Entries taken from a collection ->
►

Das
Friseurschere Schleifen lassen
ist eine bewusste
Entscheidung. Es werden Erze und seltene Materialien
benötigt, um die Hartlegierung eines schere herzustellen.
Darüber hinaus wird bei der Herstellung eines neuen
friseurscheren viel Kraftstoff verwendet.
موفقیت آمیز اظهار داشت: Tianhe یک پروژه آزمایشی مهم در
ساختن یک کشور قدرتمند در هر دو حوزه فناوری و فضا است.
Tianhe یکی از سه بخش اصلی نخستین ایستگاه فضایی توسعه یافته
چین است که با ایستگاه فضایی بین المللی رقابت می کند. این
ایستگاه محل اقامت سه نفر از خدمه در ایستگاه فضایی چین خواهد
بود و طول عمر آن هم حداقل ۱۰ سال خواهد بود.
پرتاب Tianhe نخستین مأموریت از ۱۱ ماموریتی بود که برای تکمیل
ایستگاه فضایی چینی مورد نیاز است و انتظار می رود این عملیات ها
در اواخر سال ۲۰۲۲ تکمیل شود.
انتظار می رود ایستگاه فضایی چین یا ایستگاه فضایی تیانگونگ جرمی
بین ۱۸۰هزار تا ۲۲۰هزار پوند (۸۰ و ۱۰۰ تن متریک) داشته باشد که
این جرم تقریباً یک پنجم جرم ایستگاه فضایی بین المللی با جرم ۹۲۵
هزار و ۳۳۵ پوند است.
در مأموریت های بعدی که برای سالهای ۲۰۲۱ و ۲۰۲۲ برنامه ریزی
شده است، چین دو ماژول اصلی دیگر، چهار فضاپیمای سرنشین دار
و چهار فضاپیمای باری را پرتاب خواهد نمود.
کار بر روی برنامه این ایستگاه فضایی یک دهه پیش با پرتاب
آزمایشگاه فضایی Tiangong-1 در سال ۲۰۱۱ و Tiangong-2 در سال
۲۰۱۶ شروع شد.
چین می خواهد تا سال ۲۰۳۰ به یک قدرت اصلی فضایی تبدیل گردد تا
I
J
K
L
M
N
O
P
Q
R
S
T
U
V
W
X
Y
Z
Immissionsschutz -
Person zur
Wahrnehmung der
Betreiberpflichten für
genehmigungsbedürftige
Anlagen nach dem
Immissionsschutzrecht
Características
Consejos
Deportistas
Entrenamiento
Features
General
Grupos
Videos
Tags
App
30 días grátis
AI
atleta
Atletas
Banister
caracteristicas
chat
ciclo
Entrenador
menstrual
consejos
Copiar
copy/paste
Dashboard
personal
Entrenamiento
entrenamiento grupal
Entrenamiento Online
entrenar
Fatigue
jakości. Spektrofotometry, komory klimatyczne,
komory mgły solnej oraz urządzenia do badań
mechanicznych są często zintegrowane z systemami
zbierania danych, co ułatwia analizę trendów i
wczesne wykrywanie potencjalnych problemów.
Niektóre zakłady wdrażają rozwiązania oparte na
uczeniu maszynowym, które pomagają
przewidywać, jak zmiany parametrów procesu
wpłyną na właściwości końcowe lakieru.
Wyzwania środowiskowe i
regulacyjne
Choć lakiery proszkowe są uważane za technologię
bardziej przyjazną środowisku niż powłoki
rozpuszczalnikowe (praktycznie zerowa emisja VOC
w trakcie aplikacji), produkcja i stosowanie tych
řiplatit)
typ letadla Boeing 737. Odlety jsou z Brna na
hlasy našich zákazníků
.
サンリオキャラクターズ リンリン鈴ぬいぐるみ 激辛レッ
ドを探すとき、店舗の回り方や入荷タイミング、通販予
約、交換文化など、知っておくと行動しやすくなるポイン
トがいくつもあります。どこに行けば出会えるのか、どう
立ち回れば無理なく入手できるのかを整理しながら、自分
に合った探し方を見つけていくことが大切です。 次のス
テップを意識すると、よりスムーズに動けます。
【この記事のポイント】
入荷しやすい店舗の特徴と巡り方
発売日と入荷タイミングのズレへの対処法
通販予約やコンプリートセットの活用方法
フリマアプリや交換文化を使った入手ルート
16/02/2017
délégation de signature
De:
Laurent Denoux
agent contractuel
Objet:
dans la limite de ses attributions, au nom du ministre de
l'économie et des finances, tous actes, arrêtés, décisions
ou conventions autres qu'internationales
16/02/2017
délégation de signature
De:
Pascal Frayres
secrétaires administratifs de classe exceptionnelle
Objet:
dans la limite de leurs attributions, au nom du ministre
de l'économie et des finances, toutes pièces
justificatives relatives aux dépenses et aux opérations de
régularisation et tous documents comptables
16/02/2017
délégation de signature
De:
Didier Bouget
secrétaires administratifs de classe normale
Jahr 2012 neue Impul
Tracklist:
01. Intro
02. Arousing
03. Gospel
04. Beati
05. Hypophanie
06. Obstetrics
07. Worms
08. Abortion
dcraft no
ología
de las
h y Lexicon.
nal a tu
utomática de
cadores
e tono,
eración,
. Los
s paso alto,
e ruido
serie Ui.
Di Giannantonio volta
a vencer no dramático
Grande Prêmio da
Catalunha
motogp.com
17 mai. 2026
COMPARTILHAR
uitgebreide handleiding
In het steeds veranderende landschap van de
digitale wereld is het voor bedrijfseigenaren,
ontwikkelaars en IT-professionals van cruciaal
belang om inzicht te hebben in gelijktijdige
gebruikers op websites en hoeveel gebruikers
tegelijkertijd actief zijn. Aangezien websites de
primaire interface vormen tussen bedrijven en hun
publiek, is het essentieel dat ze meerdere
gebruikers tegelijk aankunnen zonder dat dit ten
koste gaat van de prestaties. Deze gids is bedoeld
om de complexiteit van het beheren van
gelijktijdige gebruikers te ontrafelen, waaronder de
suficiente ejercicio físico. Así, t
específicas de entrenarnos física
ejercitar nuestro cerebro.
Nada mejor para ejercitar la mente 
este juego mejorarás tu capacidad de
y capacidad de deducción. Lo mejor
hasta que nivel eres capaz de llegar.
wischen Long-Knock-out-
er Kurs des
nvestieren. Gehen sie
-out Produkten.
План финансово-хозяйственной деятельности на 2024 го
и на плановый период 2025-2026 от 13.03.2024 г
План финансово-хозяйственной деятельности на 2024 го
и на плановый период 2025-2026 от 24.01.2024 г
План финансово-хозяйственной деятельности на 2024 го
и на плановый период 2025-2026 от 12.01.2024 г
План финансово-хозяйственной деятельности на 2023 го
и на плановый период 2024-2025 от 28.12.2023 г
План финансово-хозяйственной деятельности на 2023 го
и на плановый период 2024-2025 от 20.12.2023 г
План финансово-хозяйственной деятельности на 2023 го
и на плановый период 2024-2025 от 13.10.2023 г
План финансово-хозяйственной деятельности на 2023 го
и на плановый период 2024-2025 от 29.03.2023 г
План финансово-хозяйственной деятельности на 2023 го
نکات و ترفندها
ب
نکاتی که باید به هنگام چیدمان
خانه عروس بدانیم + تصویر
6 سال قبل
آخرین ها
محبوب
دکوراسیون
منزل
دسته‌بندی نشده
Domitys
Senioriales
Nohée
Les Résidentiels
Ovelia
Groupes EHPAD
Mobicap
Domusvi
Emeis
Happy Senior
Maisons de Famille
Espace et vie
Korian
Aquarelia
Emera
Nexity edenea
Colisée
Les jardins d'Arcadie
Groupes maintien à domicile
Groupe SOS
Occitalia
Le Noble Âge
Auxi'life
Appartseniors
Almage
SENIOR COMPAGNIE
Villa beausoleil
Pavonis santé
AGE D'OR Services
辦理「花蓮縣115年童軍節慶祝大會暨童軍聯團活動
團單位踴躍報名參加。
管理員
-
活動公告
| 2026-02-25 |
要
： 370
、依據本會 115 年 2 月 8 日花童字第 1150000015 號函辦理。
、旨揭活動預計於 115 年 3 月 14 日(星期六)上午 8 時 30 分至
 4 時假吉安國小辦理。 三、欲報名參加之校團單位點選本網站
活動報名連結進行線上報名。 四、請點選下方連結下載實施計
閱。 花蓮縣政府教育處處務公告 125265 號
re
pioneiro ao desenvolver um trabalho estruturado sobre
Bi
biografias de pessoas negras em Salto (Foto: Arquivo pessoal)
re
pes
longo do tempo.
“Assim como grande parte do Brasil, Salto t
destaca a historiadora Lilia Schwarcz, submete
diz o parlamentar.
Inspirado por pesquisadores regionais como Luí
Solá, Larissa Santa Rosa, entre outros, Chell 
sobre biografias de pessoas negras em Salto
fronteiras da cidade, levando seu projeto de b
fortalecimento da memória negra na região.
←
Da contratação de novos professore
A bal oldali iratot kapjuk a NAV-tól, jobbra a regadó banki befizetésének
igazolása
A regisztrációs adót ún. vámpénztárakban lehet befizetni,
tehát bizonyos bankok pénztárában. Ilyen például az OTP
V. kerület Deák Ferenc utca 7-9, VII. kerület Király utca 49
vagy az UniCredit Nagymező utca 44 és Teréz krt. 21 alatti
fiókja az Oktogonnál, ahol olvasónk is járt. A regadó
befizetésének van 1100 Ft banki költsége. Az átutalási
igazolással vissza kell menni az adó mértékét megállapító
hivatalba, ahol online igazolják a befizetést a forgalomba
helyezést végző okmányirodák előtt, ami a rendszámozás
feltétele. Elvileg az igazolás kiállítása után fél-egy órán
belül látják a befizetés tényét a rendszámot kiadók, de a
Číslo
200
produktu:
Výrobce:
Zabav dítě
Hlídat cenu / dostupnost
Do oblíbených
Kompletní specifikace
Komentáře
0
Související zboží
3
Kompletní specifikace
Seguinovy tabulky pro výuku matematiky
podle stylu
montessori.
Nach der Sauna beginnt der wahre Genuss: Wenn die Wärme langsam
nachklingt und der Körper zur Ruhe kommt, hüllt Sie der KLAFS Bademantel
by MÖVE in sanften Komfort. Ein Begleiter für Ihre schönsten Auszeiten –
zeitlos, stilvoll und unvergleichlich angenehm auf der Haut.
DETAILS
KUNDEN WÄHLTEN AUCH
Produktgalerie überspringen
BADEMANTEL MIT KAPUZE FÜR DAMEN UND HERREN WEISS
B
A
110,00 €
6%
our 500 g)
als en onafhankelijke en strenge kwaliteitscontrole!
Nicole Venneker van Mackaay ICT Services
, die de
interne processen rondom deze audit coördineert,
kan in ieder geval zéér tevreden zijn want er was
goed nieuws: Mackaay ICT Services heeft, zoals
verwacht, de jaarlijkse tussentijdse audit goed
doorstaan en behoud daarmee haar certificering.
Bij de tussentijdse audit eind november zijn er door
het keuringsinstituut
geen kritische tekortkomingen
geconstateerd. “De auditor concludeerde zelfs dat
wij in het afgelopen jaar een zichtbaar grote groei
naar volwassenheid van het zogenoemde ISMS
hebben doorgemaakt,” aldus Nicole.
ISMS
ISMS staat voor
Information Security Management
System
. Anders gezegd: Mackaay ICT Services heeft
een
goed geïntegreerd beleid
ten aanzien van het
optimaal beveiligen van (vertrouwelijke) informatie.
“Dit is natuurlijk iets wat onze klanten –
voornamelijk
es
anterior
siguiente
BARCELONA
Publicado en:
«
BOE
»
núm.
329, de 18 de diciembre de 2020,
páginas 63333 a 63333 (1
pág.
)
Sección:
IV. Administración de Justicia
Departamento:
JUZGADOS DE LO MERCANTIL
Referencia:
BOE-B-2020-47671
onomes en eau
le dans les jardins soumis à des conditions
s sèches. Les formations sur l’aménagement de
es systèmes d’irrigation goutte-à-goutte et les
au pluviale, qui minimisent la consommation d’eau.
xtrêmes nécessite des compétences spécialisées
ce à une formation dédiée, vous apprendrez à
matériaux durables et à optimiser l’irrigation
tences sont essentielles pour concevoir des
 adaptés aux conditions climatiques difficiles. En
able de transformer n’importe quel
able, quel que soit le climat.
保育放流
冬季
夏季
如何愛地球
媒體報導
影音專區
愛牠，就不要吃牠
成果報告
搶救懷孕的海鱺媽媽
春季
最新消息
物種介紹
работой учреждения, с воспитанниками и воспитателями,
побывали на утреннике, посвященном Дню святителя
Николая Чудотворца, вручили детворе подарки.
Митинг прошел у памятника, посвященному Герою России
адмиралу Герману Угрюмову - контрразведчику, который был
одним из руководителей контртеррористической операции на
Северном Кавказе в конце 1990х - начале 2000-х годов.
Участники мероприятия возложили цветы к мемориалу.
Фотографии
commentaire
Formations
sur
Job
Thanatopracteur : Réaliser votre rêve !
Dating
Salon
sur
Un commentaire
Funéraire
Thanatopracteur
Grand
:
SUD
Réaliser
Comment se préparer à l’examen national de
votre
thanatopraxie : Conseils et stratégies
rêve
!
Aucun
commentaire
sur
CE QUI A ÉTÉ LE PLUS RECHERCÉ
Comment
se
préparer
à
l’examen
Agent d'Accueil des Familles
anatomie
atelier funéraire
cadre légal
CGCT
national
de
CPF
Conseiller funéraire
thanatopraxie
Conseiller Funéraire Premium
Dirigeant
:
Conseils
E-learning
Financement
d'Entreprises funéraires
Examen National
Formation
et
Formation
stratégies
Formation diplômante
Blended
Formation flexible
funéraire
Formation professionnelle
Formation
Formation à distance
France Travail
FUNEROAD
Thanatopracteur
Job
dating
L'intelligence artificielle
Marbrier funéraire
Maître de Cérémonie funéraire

◄

The task ->
Go to the line holding "Agent d'Accueil des Familles" in the entries above and return it, along with every line after it, exactly as written.

Solved problem ->
Agent d'Accueil des Familles
anatomie
atelier funéraire
cadre légal
CGCT
national
de
CPF
Conseiller funéraire
thanatopraxie
Conseiller Funéraire Premium
Dirigeant
:
Conseils
E-learning
Financement
d'Entreprises funéraires
Examen National
Formation
et
Formation
stratégies
Formation diplômante
Blended
Formation flexible
funéraire
Formation professionnelle
Formation
Formation à distance
France Travail
FUNEROAD
Thanatopracteur
Job
dating
L'intelligence artificielle
Marbrier funéraire
Maître de Cérémonie funéraire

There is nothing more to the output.